Dr. Jaafar Sheikh Idris;682401 wrote:
One of the main arguments invoked in support of some form or other of atheism has always been the claim that the world, or some part of it, is eternal and, as such, needs no creator. Thus, some Greek thinkers believed that the heav*enly bodies, and especially the sun, were eternal. The main ar*gument of one of them, Galen, was, according to Al Ghazali, that it had continued for eons and eons to have the same size, which shows that it is not perishable, because if it were, it would have shown signs of decay which it doesn't. Al Ghazali says that this is not a good argument because: ...
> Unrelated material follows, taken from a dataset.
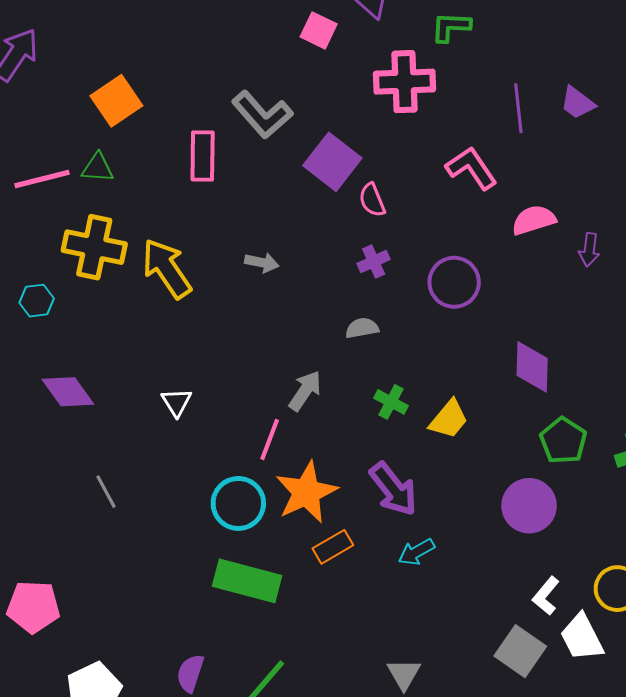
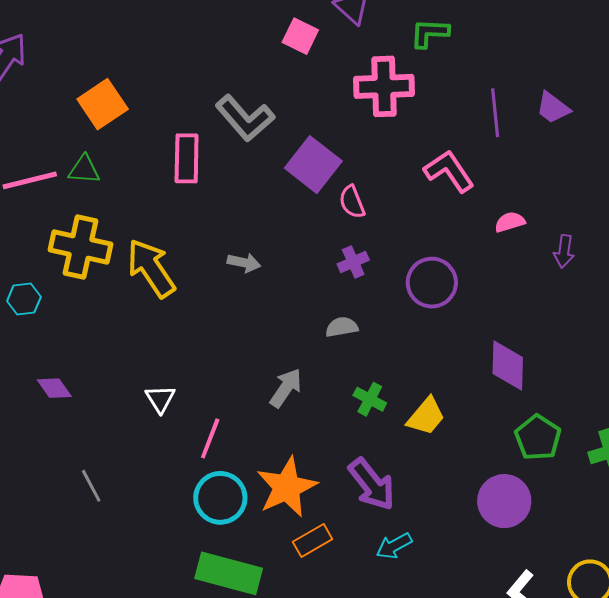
pink semicircle: (534, 220) -> (510, 222), size x0.7
purple diamond: (68, 392) -> (54, 388), size x0.7
pink line: (270, 440) -> (210, 438), moved

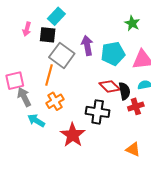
There are many things wrong with this! First, Galen was justifying the sun's unchanging nature not because he was a sceptic, but rather because he was a Platonist. He was adherent of the so-called Plato's notion of God (look up 'the metaphor of the sun'), which is explains why he felt the need to argue that the sun is unchanging. In fact most of those who held the view that the world is eternal in antiquity were classical theists. Aristotle was the champion of this view, yet he was the one who formulated what we call today the 'first cause' argument. What's even more wrong and careless of the author is that Galen did not subscribe to the eternity of the world.

 

R. J. Hankinson explains in Furley's From Aristotle to Augustine that, although Galen was 'consistent in his expressed view that the pinnacle of all wisdom is to be sought in Plato', he we would not follow him slavishly, as he 'refuses to commit himself one way or the other on questions such as the eternity of the world or the soul's immortality,' being of the view that such questions are 'beyond the reach of human knowledge'; a commendable position for a man of antiquity. Al-Ghazali would be the last person to have an impartial view on this matter because he's the one who wrote the entire book of attempted refutation just because he was uncomfortable with Ibn Sina and Al-Farabi adopting Aristotle's philosophy, a vital one of which was this subject matter itself – the eternity of the world. If I were to grade this as an essay of sorts, I would have given Sheikh Idris a big U. The rest of the piece is riddled with as much inaccuracies, with the use of non sequiturs on the top of that.